Chief Warrant Officer Ed Trexler, U.S. Army (Ret.)
Ed Trexler served in Vietnam, Cambodia, and Laos. He was awarded the Legion of Merit, Distinguished Flying Cross, Bronze Stars, Vietnam Service Medals among other military awards.
“Hero is a term that to me was never a definable message. It’s hard for me to put my arms around that particular word.”
“I was just about 20 years old. I joined April 18th of 1969. Well, I got drafted. As far as I was concerned it was part of growing up. That was myself with my aircraft, and that was Easy Rider. 435 was the tail number. You never forget those things. 435 did not make it home. It crashed three weeks after I left Vietnam. They crashed into a river.”
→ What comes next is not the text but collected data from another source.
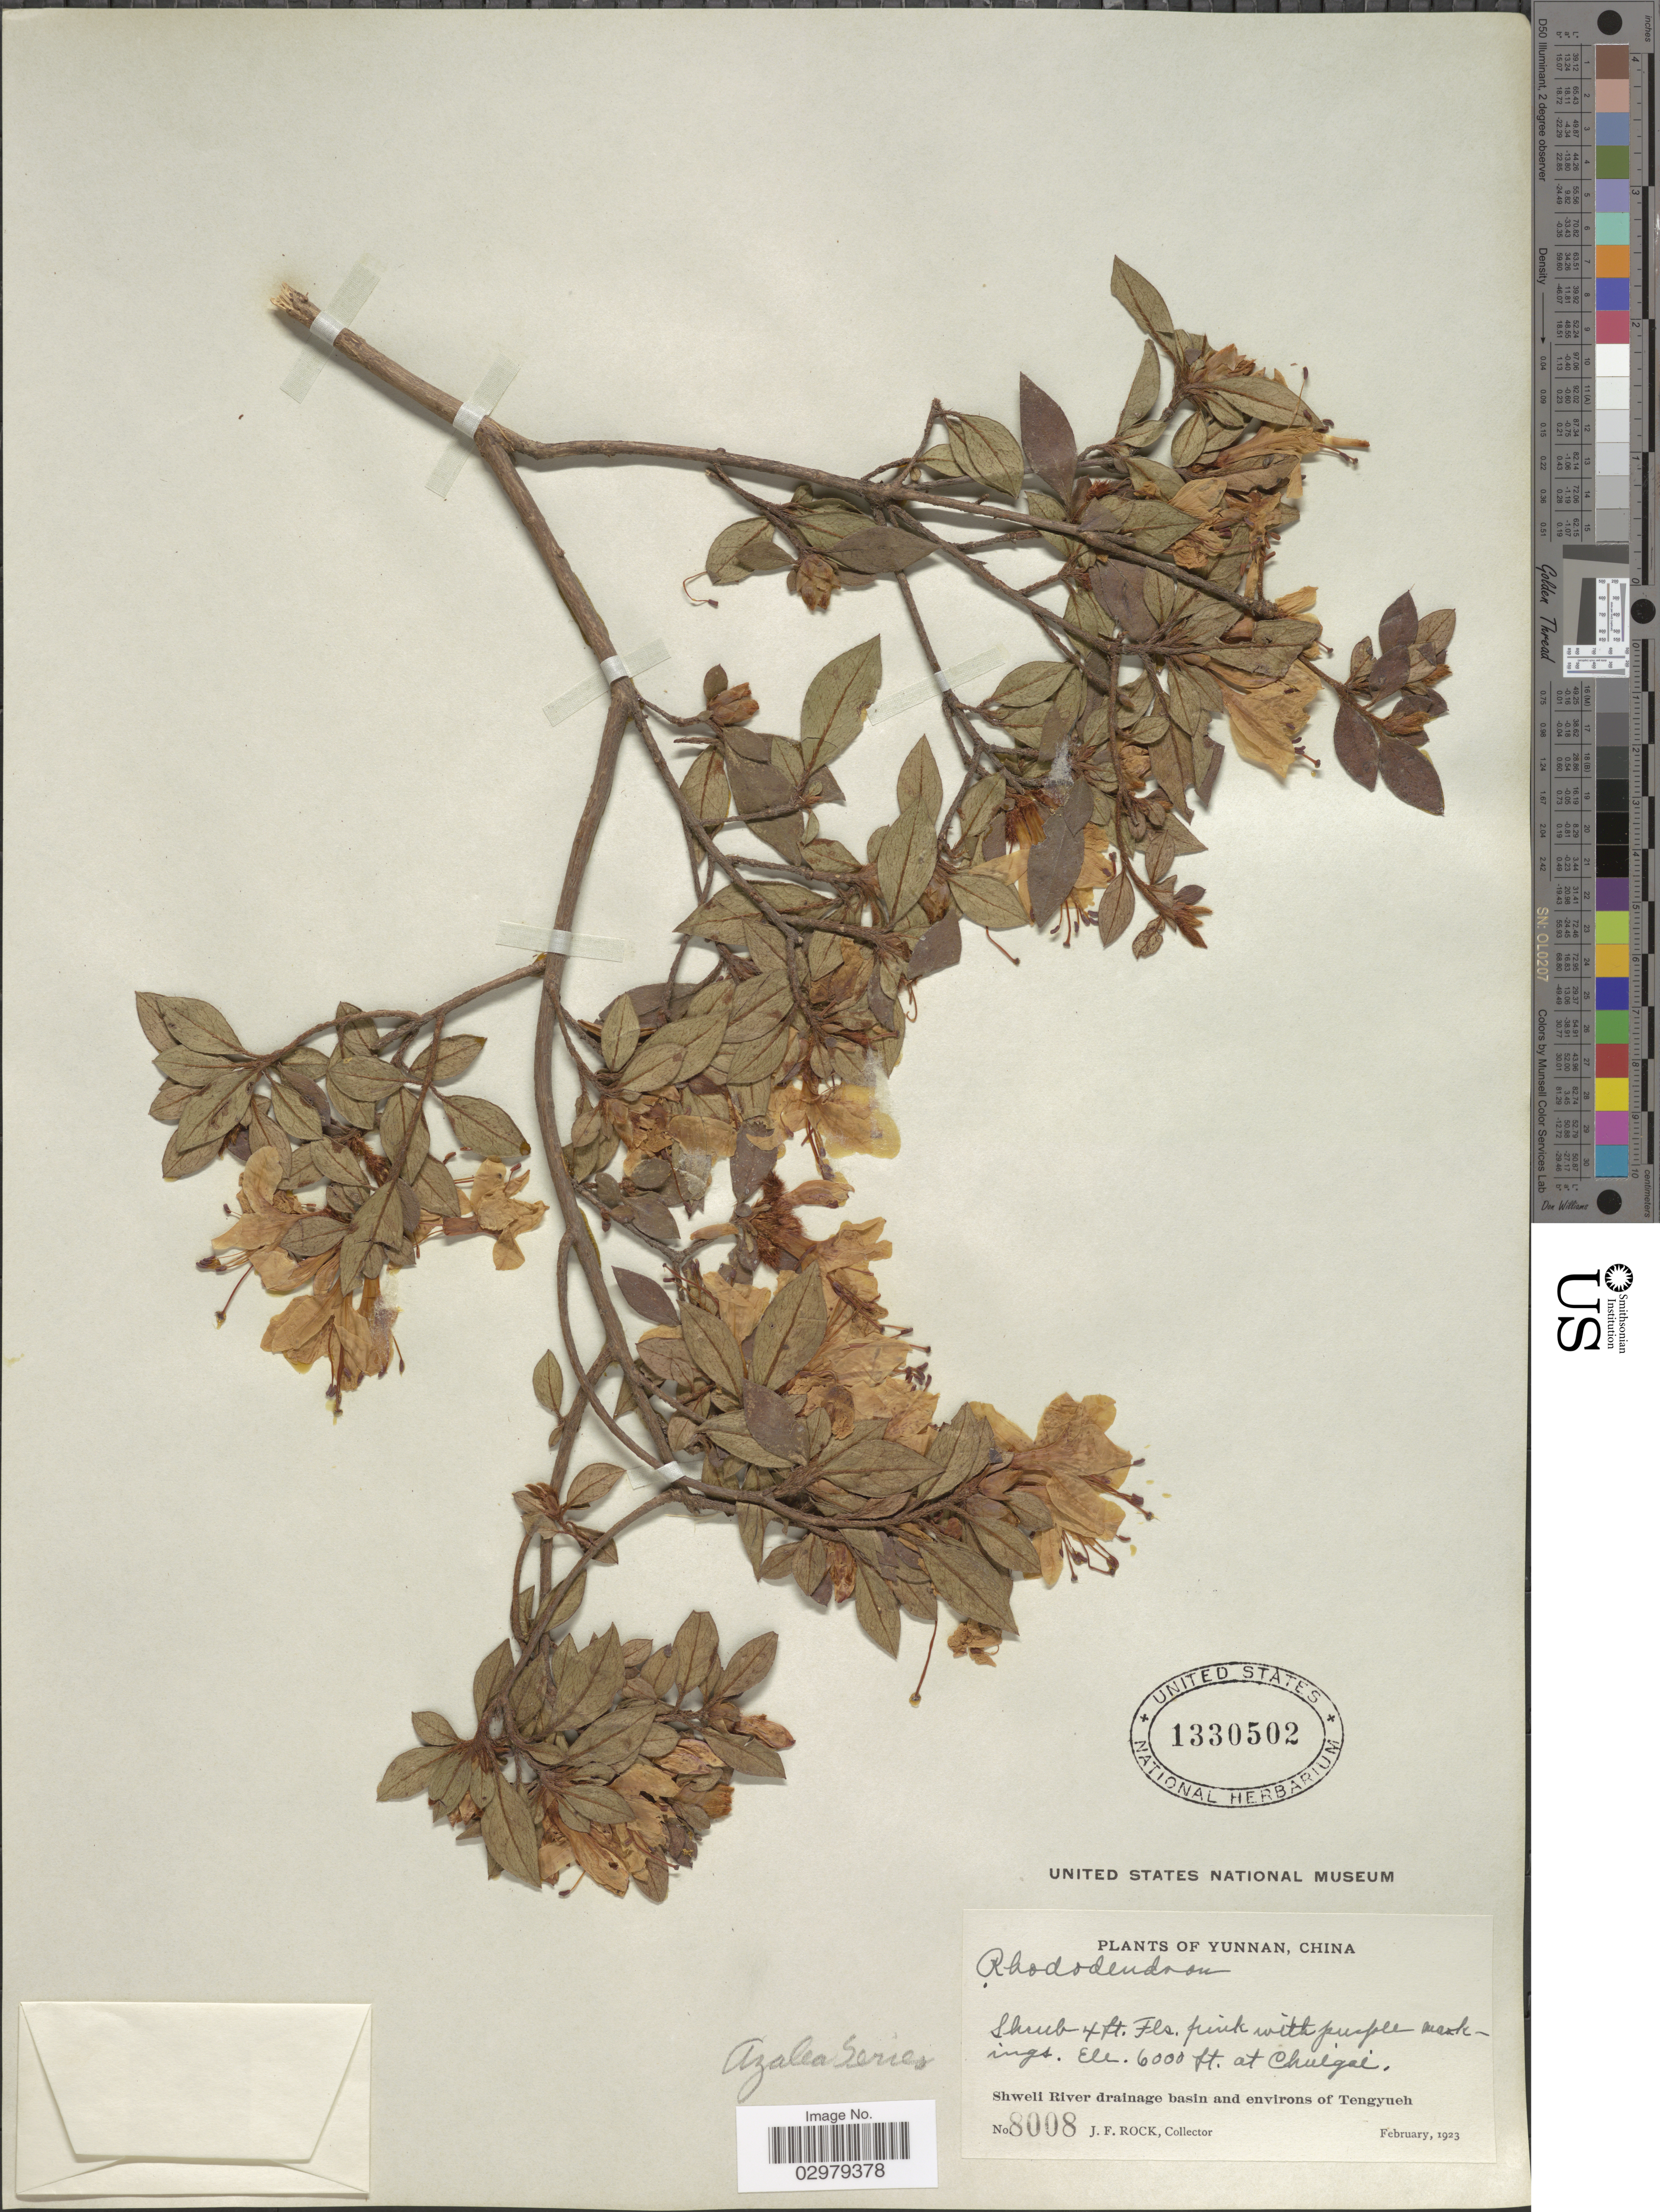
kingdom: Plantae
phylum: Tracheophyta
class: Magnoliopsida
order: Ericales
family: Ericaceae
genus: Rhododendron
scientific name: Rhododendron sp.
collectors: J. Rock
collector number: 8008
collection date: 1923-02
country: China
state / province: Yunnan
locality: At Chuigai. Shweli River drainage basin and environs of Tengyueh.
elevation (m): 1829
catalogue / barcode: US 1330502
“Ended up with the 173rd assault helicopter company. And they called us and said one of our aircraft was shot down, we need you to go pick them up. We started to receive fire, and the pilots lost control of the cyclic of the aircraft. And we slid into the bamboo trees, we slid up this mountain with a helicopter.”
“The door gunners on the right, I’m on the left, just returning fire. Not that you could see anybody, but we wanted to keep their heads down so they wouldn’t shoot at us. All we could hear behind us was rustling of brush and everything. So we knew that someone was coming for us. Nobody was gonna come in and get us cause they thought we were all killed in the crash. The information got back and forth that we were on the ground and so was the other crew. So they came in. We got everybody loaded up, I got the pilot loaded up that was injured, we got him in the aircraft, got everybody in the aircraft.”
“We were always taught that the mission was number one, but to complete the mission you have to first take care of yourself and your fellow soldiers. My family supported me through the whole thing. They’re happy so it’s a wonderful life.”
Colonel Sandy Weand, U.S. Army (Ret.)
Sandy Weand received two awards for valor during his deployment, the Air Medal with “V” Device. He was born and raised in Florida. He and his wife Carol have three children, he now serves as a Madison County reserve deputy in the Madison County Sheriff’s Office.
“A great man once said he wasn’t a hero, but he was in the company of heroes. I don’t see myself as the hero. but I certainly served with a lot of heroes.”
“I served in the army for almost 30 years. Started right out of college. Decided at an early age that I wanted to fly.”
“When I was in Vietnam I was assigned to B Troop 3/17th Air Cav. We came across a base camp where they had set up a large supply dump and a housing area for the troops. So we had a fairly fierce battle that raged for there for a day or two, and during that operation is when I received the two awards. After I did fly combat they moved me to maintenance, and I always tried to work hand in hand with my men. If you look at the population of the United States, and the population that’s military, it’s in the point zero digits. So a very small percentage of us were allowed the opportunity to serve our nation.”
“Being in the military, having the service career I had, being able to retire, was a blessing from God and that’s the best way to characterize it.